> **Your instructions**
An exact copy of the lines from the top of the data through the line with "ring dip: (949, 942)" is what you should give, with no pictures in it.

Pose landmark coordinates
*** Block opens ***
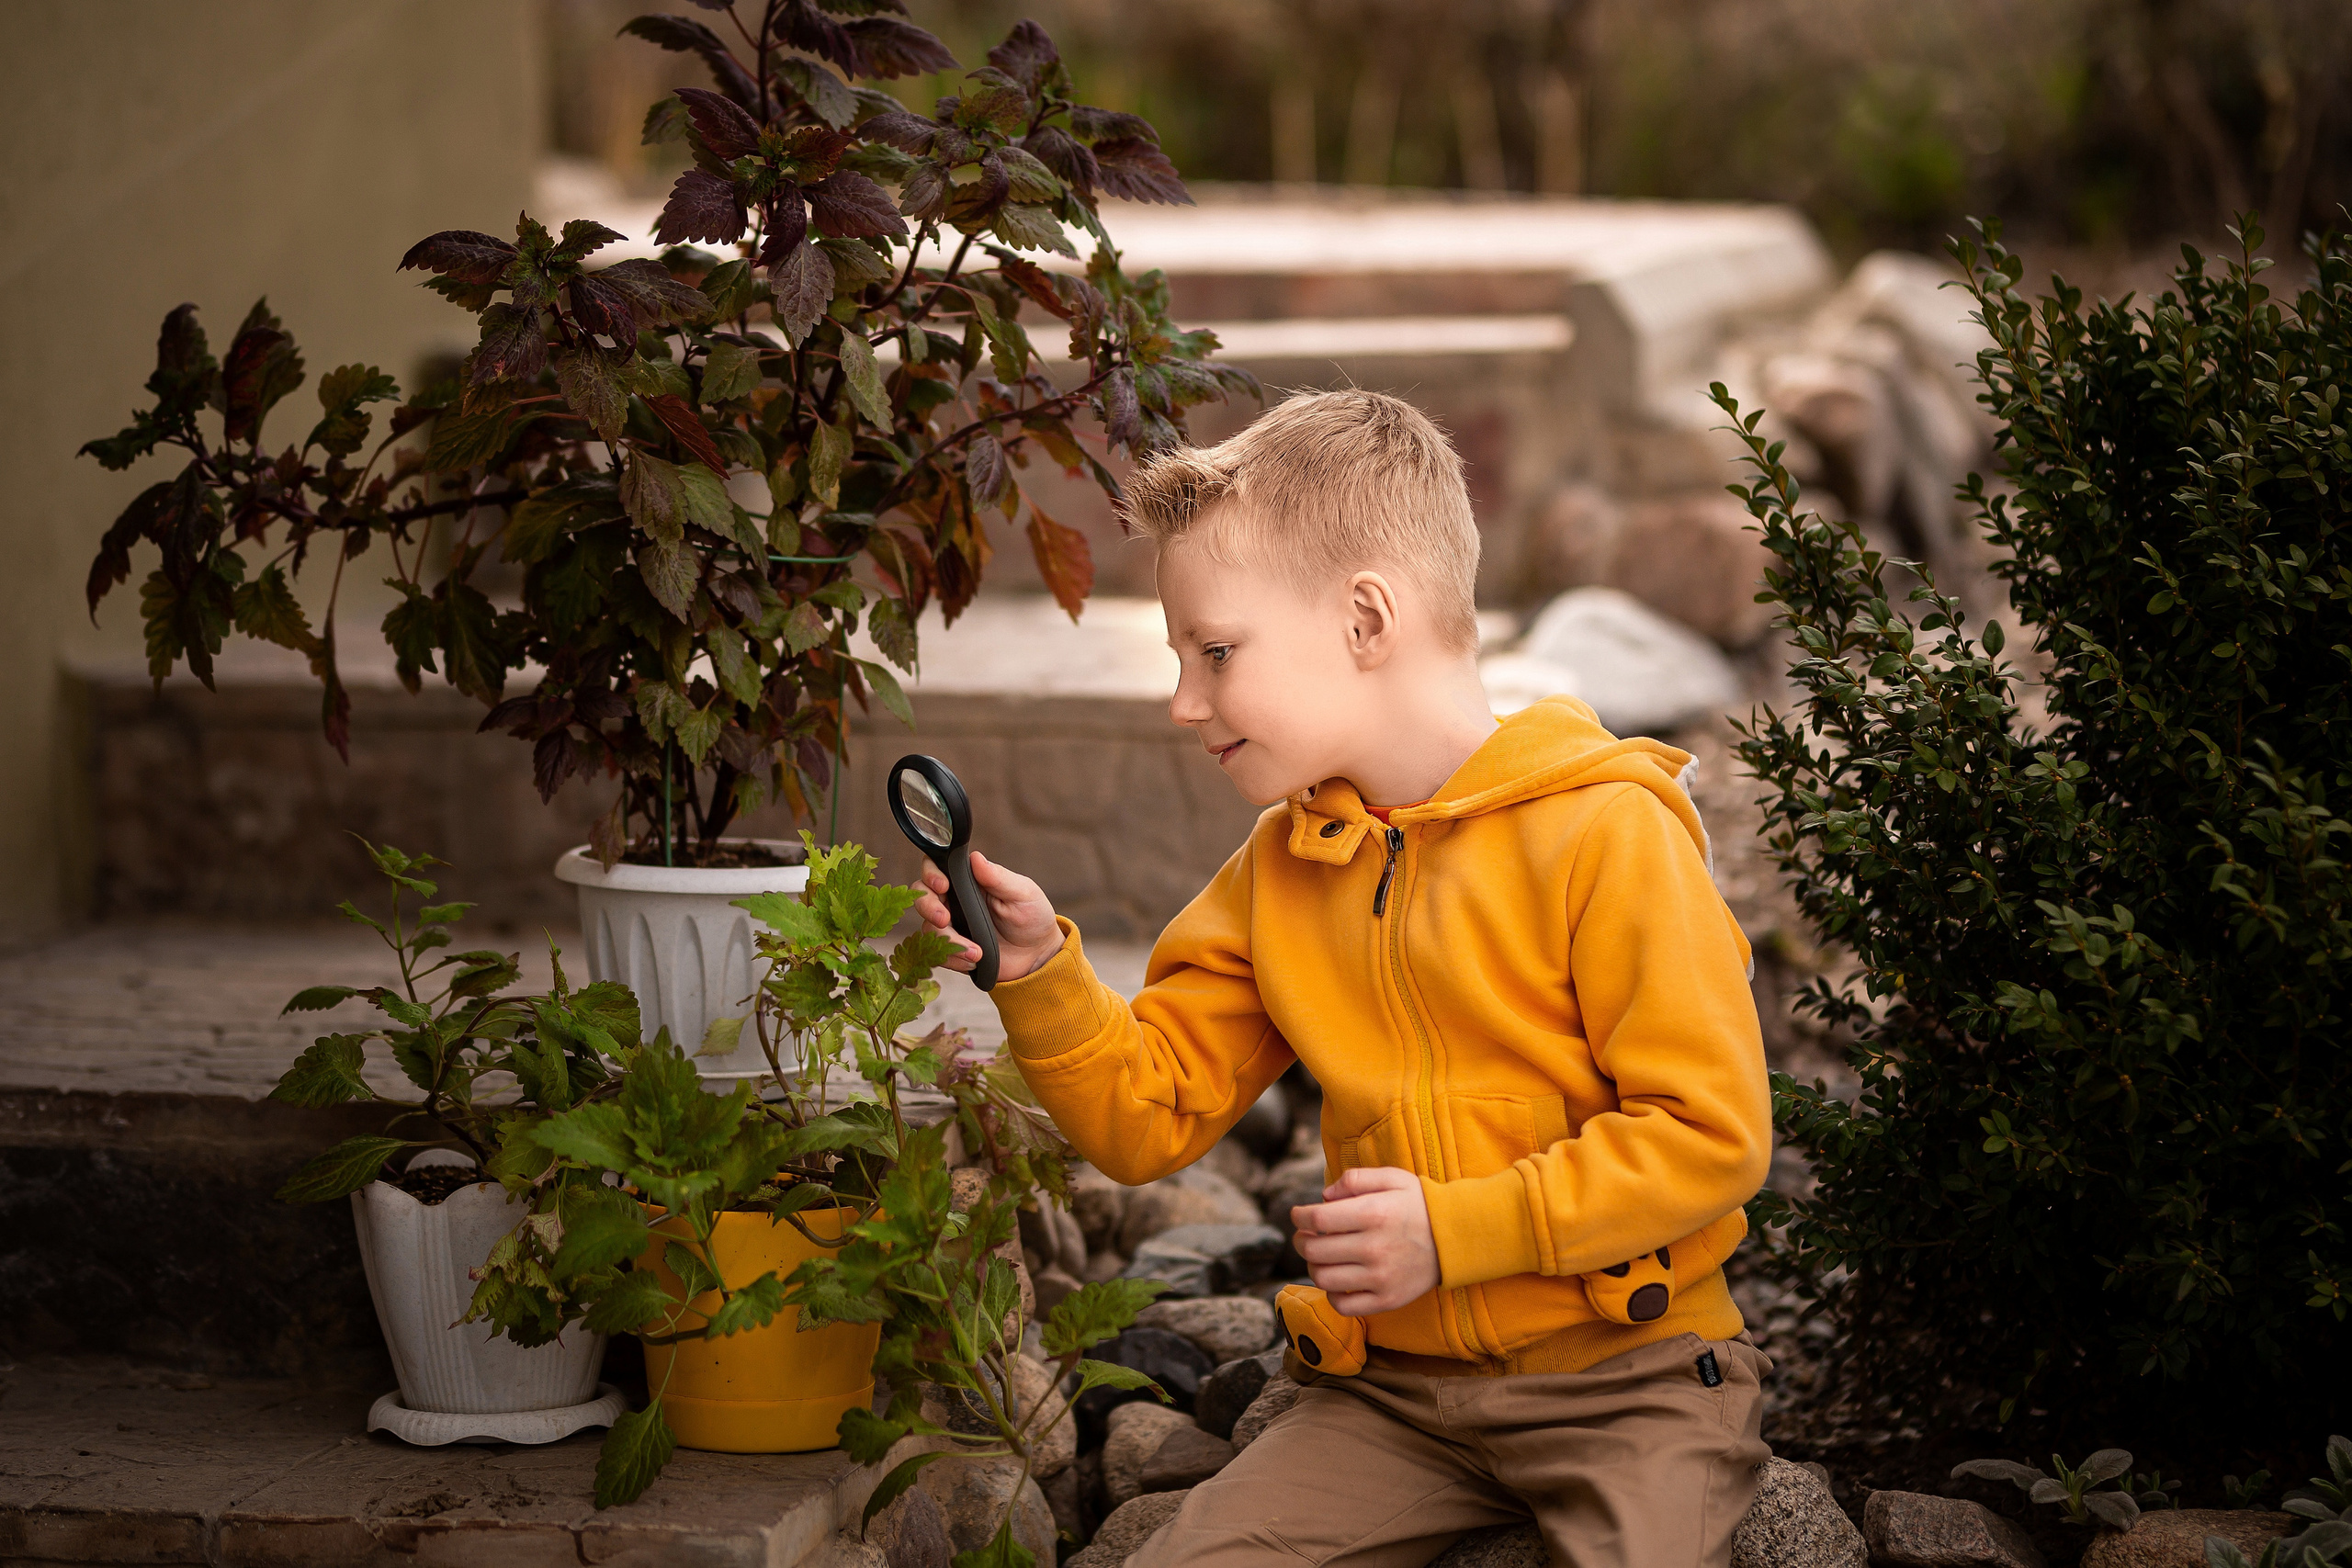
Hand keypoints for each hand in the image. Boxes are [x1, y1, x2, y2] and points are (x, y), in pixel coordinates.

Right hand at [913, 850, 1064, 983]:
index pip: (937, 868)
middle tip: (946, 920)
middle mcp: (955, 901)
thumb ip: (999, 877)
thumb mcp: (1022, 893)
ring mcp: (952, 926)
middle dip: (929, 908)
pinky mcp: (952, 950)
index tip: (942, 885)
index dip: (931, 874)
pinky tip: (975, 961)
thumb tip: (976, 858)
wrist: (1038, 955)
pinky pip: (937, 954)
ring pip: (928, 928)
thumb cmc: (1032, 916)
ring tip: (977, 952)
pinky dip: (954, 959)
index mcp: (969, 881)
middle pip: (922, 897)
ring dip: (949, 942)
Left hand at [1291, 1166, 1438, 1316]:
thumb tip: (1323, 1196)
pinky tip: (1337, 1280)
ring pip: (1323, 1278)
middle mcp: (1374, 1248)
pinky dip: (1331, 1295)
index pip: (1317, 1219)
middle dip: (1300, 1240)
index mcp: (1373, 1214)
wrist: (1457, 1239)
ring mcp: (1380, 1278)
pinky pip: (1343, 1306)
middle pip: (1314, 1250)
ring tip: (1319, 1256)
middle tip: (1304, 1235)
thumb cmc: (1420, 1204)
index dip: (1299, 1216)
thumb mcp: (1393, 1178)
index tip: (1298, 1215)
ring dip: (1313, 1265)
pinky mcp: (1387, 1300)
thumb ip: (1355, 1179)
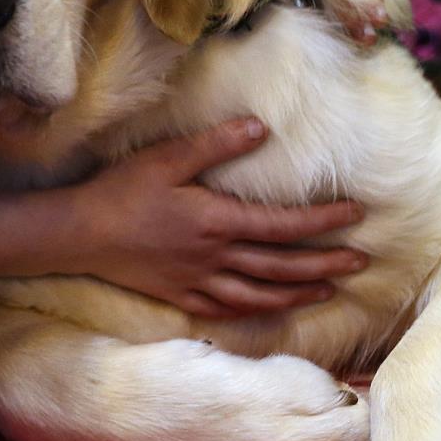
*** Block closes ***
> **Reply**
Hand keypoints for each hand in the image. Boxes are [x1, y1, x2, y2] and points are (x, y), in pixel coordinates.

Right hand at [913, 850, 1064, 983]:
index pip: (937, 868)
middle tip: (946, 920)
middle mcp: (955, 901)
thumb ip: (999, 877)
thumb mcp: (1022, 893)
ring mcp: (952, 926)
middle dip: (929, 908)
pinky mcp: (952, 950)
index tip: (942, 885)
index dip: (931, 874)
pinky tip: (975, 961)
thumb tip: (976, 858)
wrist: (1038, 955)
pinky pip: (937, 954)
ring pip: (928, 928)
thumb cmc: (1032, 916)
ring tip: (977, 952)
pinky dip: (954, 959)
index mcp: (969, 881)
middle pip: (922, 897)
ring dip: (949, 942)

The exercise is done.